Flexible hybrid electronics combines flexible silicon chips with printed electronics substrates to create lightweight, conformable, active electronic devices. Special attention is being given to paper as a substrate for printed electronics due to its excellent properties, such as resilience, low dielectric constant, stiffness, foldability, mechanical strength, disposability, ease of availability, thermal stability (ability to be processed at relatively high temperatures), controlled transparency, scalability, and low cost. However, modifications to paper substrates are required in order for them to be adapted for use in the production of printed flexible electronic devices. The substrate properties needed for printed electronic applications depend upon the type of device to be produced, which dictates the number of layers of functional inks that must be printed, print resolution, registration accuracy between layers, and print quality. Examples of printed electronics on paper demonstrated to be functional are capacitors, batteries RFID antennae, biosensors, and intelligent packing labels.

Paper-based printed electronic devices have also been created by incorporating electronic materials into paper during the papermaking process. Such papers have been used to fabricate energy storage devices, sensors, electric heaters, electric field emitters, and electromagnetic shields. Photoluminescent papers have also been produced in a similar manner by adsorbing a luminescent polymer onto the surfaces of cellulose fibers. Another approach not yet explored would be to utilize the high surface area of nano-fibrillated fibers to create electronic scaffolds that can be formed into sheets or 3D printed to create functional devices. The advantage of incorporating such materials into a paper web is that it could be done over large areas at high throughput. Selective patterning methods could then follow to activate or deactivate parts of the sheet, but would require the development of new paper machines or converting operations that are modular and more flexible to enable seamless changeovers.

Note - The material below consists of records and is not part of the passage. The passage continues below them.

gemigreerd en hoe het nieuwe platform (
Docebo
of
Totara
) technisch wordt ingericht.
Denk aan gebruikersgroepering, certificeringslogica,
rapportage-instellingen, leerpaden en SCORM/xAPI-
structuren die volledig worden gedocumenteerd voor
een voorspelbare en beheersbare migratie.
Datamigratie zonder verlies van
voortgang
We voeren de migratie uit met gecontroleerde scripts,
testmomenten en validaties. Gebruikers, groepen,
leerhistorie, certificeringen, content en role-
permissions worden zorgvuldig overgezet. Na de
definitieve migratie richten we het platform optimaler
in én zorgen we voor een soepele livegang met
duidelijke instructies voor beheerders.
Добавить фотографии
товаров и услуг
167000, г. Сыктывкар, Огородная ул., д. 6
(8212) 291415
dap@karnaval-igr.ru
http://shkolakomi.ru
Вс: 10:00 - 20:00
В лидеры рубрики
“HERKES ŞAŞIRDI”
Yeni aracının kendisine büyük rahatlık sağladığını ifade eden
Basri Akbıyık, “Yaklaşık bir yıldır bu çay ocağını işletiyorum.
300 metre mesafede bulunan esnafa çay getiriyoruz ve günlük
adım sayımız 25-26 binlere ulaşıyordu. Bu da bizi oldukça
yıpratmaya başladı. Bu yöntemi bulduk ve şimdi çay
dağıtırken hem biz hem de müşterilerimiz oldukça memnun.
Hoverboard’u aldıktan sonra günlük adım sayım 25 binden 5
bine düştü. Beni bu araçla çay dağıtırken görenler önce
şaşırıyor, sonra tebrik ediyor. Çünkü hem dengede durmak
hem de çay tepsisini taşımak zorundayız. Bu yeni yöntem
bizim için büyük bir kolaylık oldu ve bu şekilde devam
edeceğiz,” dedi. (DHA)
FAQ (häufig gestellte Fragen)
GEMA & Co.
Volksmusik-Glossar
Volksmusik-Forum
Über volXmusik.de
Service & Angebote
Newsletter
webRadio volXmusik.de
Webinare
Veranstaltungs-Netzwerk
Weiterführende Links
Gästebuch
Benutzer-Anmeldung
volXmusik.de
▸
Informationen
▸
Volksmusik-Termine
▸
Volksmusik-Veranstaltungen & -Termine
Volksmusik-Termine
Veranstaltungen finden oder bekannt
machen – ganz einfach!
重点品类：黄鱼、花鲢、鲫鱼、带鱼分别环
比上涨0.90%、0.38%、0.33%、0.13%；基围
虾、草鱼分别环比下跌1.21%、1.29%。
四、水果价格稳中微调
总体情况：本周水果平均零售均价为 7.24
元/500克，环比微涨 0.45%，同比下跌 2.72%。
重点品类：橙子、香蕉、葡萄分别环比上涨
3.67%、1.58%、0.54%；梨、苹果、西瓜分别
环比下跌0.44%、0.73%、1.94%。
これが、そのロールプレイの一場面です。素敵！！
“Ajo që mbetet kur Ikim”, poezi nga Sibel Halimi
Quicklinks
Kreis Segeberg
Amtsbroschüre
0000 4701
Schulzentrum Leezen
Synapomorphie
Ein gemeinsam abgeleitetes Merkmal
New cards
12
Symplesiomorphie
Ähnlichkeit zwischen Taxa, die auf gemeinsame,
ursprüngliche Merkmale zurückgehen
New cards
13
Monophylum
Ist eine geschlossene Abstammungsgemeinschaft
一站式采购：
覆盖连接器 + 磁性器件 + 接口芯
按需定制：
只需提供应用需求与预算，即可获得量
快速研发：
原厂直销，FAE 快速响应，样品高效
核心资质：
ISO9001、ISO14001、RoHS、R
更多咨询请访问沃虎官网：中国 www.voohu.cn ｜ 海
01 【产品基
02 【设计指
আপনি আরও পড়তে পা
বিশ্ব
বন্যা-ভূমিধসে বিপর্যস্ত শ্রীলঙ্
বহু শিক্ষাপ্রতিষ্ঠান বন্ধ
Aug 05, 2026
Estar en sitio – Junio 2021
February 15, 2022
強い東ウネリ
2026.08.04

Growth Opportunities with Convergence

With the convergence of biomaterial products and novel manufacturing technologies, this industry could go after many markets, including construction, which is forecasted to be $10.3 trillion in 2020 [1], addressing a global need for affordable and adaptable housing that is safe and smart enough to contribute to the well-being of its occupants and surroundings. Transition from flat paper to 3D paper could enable biomaterials printing of functional structures with embedded sensing technologies, i.e. nature homes, by being controlled transparently around the clock, folding or stretching when needed, and harvesting energy directly from sun, etc., so as to bring human beings closer to nature even when they are inside their house.